Information shown Start Marker

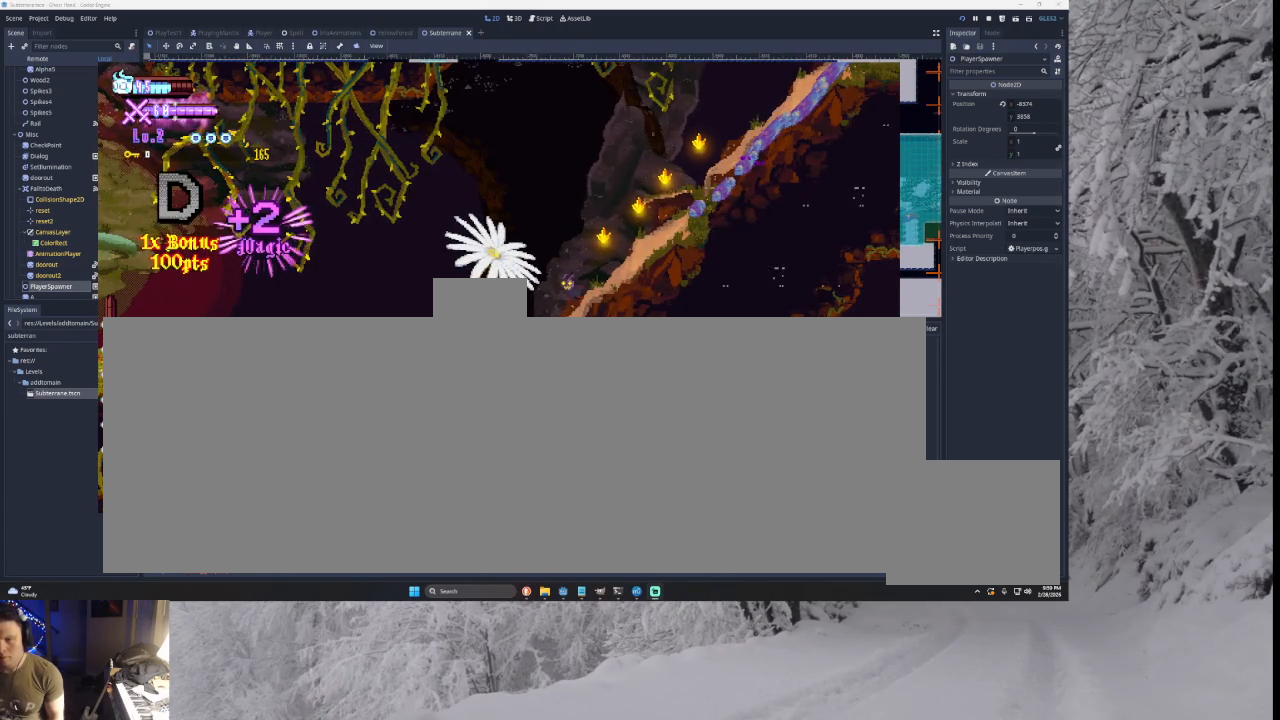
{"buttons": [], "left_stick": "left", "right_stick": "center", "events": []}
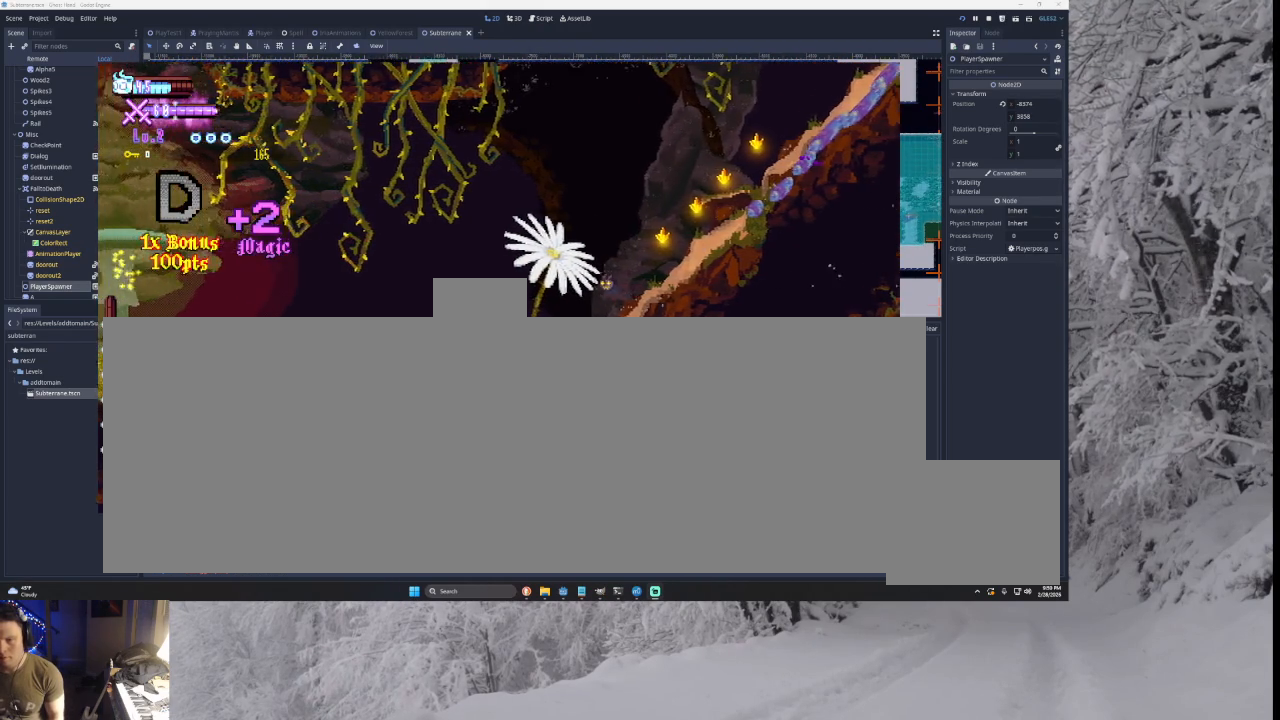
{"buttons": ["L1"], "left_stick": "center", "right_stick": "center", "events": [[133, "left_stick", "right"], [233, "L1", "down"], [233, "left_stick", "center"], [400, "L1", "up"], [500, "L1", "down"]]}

Information shown End Marker
Information shown Start Marker

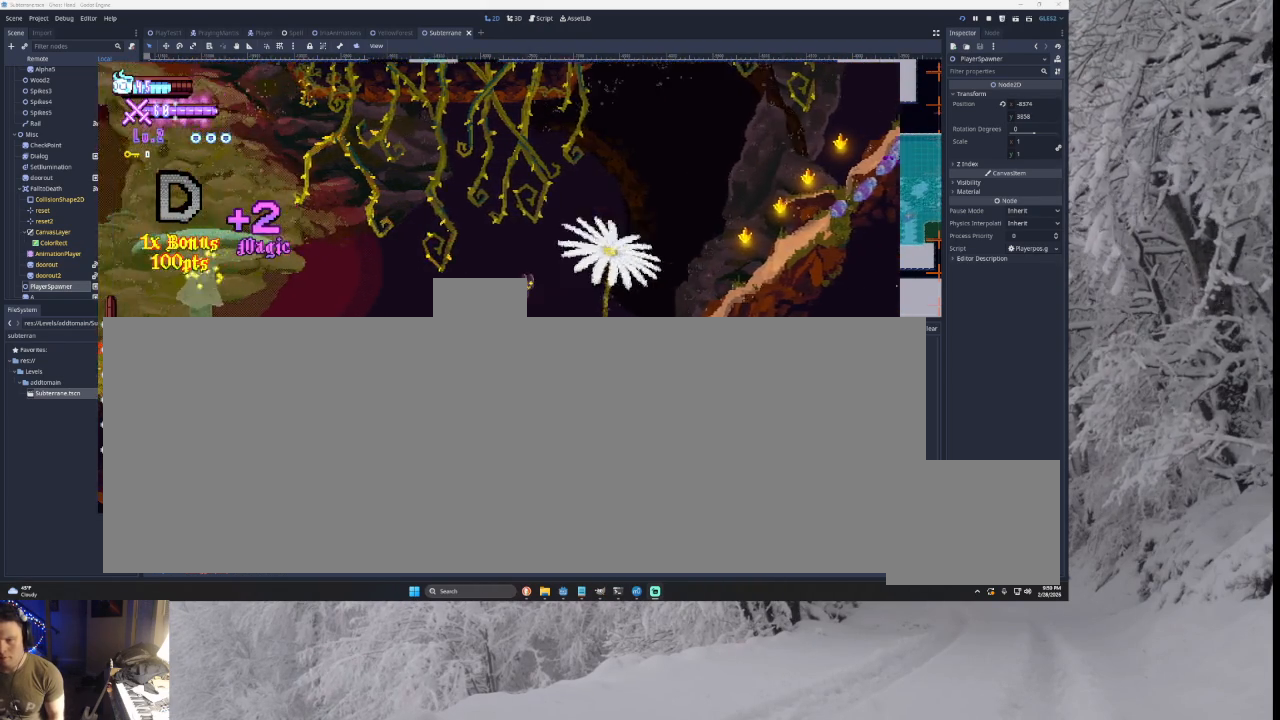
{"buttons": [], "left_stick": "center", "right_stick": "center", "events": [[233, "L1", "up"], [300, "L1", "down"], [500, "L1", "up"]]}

Information shown End Marker

I would like you to report every line in the listing above that contains "down".

{"buttons": ["L1"], "left_stick": "center", "right_stick": "center", "events": [[133, "left_stick", "right"], [233, "L1", "down"], [233, "left_stick", "center"], [400, "L1", "up"], [500, "L1", "down"]]}
{"buttons": [], "left_stick": "center", "right_stick": "center", "events": [[233, "L1", "up"], [300, "L1", "down"], [500, "L1", "up"]]}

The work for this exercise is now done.